Yet again, I find myself home when I really should have gone to the gym. It's yoga for God's sake. I love yoga and I'm always happy after I go to a class. I'm not sure what's going on with me about working out. I was doing really well for like, 2 months but now I'm slacking. Today the excuse was: I don't really like that class. The instructor isn't interesting or challenging and last time I went there were only two of us in there. Also, if I don't go to yoga, I will stay home and write something.
Well at least I'm keeping up that end of the deal. Typing burns calories and builds lean muscle right?
I guess I'm just like the rest of the world - I want instant gratification. When I decide to work out and eat right and cut the shit...I don't get immediate results. Logically, I know that is impossible. However, since when am I run by logic? I'm run by emotions most of the time. Unless I'm making an effort to be logic based and to hell with what I'm feeling, I will go with what makes me feel good every time. I think a lot of people are like this actually. Because if we don't FEEL something, it ain't happening. And a lot of what I've felt since undertaking this challenge, is frustrated, fatter, and failure. I've been proud of myself here and there but mostly...not so hot.
Logically, I know that things take time. A lot of time. My friend, Lindy, told me to give it six months so I'm still clinging to that. I'm not overeating or indulging. Diet changes are relatively easy for me. As long as I can have sweet stuff, I don't really care what else I eat. It doesn't matter to me if I eat chocolate or an apple for a late night snack. I know eating then at all is foolish but old habits die hard and how bad is it really to consider an apple an indulgence?
I'm also aware that Fear is at work here. Fear of trying because if I really try, like really for real real, I risk a lot. Failure is something I've felt many times. I don't want to feel it again. So, my old pal Fear whispers in my ear, reminding me of all the failures of the past, how much that sucked, how it felt, and how much safer it is to just stay home, on the couch, maybe take one class per week so I can say I'm trying and nobody will argue with me. Fly below the radar.
Fear also plays dirty. It will straight up lie to keep me safe. It will tell me, being overweight is better because I draw less attention, it helps me fit in. Being overweight is normal but being fit is not. That I look foolish in workout classes, that I'm weak and can't keep up.
Arguing with Fear takes a lot of time. A lot of energy right now that I tell myself I don't have but really? I totally do. I'd just rather invest the energy in writing or reading or watching movies and Reno 911 re-runs. I've been toying with the idea of making a vision board or a few vision boards really, to have around the house and in my car. Something visual to remind me of what I want and what it takes to get there. Something that doesn't lecture or judge. Just sits there looking at me filled with motivation and inspiration. Hmmm...I'll let you know how it goes...
Oh god, I have so much to say on this subject, I feel I must bullet point:
ReplyDelete1. When I was trying to train for my first black belt test, I read the book "Positive Energy". Some of it was whatever but there was a section on positive eating that stuck with me. It's all about figuring out what foods make you feel good and full of energy and just eating those. It doesn't ALWAYS work for me but if I know I have to do hard stuff, I always look to the foods I know make me feel good before I do the hard stuff.

****************************************

> _Exercise requirements_:
A. Do these statements agree with the blog post about skipping workouts? Answer yes or no for each, quoting the words of the post that decide it: (i) Today's excuse included that the yoga instructor is neither interesting nor challenging. (ii) Lindy advised giving it a year. (iii) The writer finds diet changes difficult.
B. How would the paragraph of the blog post beginning "Fear also plays dirty" read as a short bulleted list that keeps its main points?

> _Extracted entries_:
****************************************

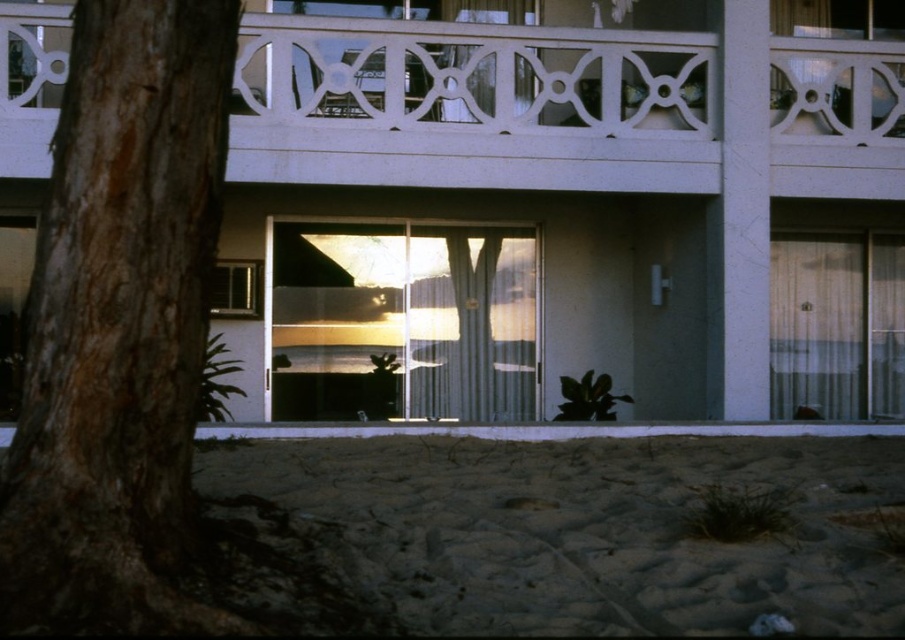
Between point (207, 627) and point (553, 35), which one is positioned behind?

Positioned behind is point (553, 35).

Is brown rough bark tree at left shorter than white textured balcony at upper center?

No, brown rough bark tree at left is not shorter than white textured balcony at upper center.

You are a GUI agent. You are given a task and a screenshot of the screen. Output one action in this format:
    pyautogui.click(x=<x>, y=<y>)
    Task: Click on the brown rough bark tree at left
    The image size is (905, 640).
    Given the screenshot: What is the action you would take?
    pyautogui.click(x=120, y=326)

Where is `brown rough bark tree at left`? The image size is (905, 640). brown rough bark tree at left is located at coordinates click(120, 326).

Does white textured balcony at upper center appear over clear glass window at upper center?

Incorrect, white textured balcony at upper center is not positioned above clear glass window at upper center.

Is white textured balcony at upper center to the right of clear glass window at upper center from the viewer's perspective?

In fact, white textured balcony at upper center is to the left of clear glass window at upper center.

Does point (440, 140) come in front of point (780, 96)?

Yes, point (440, 140) is in front of point (780, 96).

You are a GUI agent. You are given a task and a screenshot of the screen. Output one action in this format:
    pyautogui.click(x=<x>, y=<y>)
    Task: Click on the white textured balcony at upper center
    This screenshot has width=905, height=640.
    Given the screenshot: What is the action you would take?
    pyautogui.click(x=557, y=108)

Which is below, brown sandy beach at lower center or transparent glass door at center?

brown sandy beach at lower center is lower down.

In order to click on brown sandy beach at lower center in this screenshot , I will do `click(583, 529)`.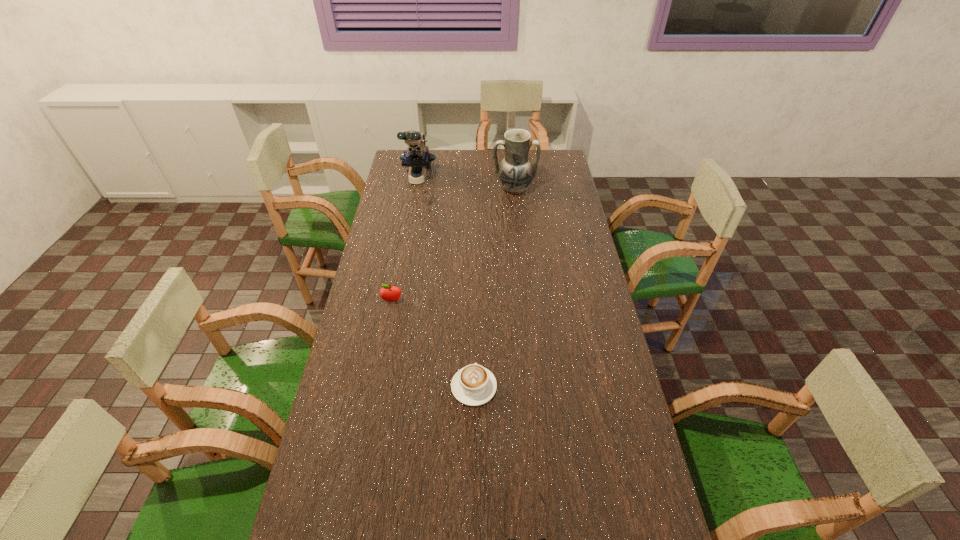
Where is `microscope`? The image size is (960, 540). microscope is located at coordinates [x=418, y=159].

Identify the location of pitcher. (515, 173).

Locate an element on the screen. The width and height of the screenshot is (960, 540). the third nearest object is located at coordinates click(x=391, y=294).

I want to click on apple, so click(x=391, y=294).

Image resolution: width=960 pixels, height=540 pixels. I want to click on the second shortest object, so click(x=473, y=385).

Find the location of a particular element. the third object from right to left is located at coordinates (473, 385).

You are a GUI agent. You are given a task and a screenshot of the screen. Output one action in this format:
    pyautogui.click(x=<x>, y=<y>)
    Task: Click on the free point located through the eyepieces of the microscope
    The height and width of the screenshot is (540, 960).
    Given the screenshot: What is the action you would take?
    pyautogui.click(x=414, y=200)

Where is `vacant area situated on the front-facing side of the pitcher`? The height and width of the screenshot is (540, 960). vacant area situated on the front-facing side of the pitcher is located at coordinates (520, 251).

Locate an element on the screen. This screenshot has height=540, width=960. vacant space located 0.120m on the right of the apple is located at coordinates (437, 301).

****************************************

> _Your written answers_:
A.
(i) Yes: "The instructor isn't interesting or challenging"
(ii) No: "My friend, Lindy, told me to give it six months"
(iii) No: "Diet changes are relatively easy for me."

B.
- Fear plays dirty and will lie outright to keep the writer safe.
- It claims being overweight is better because it draws less attention and helps the writer fit in.
- It claims being overweight is normal but being fit is not.
- It claims the writer looks foolish in workout classes, is weak and can't keep up.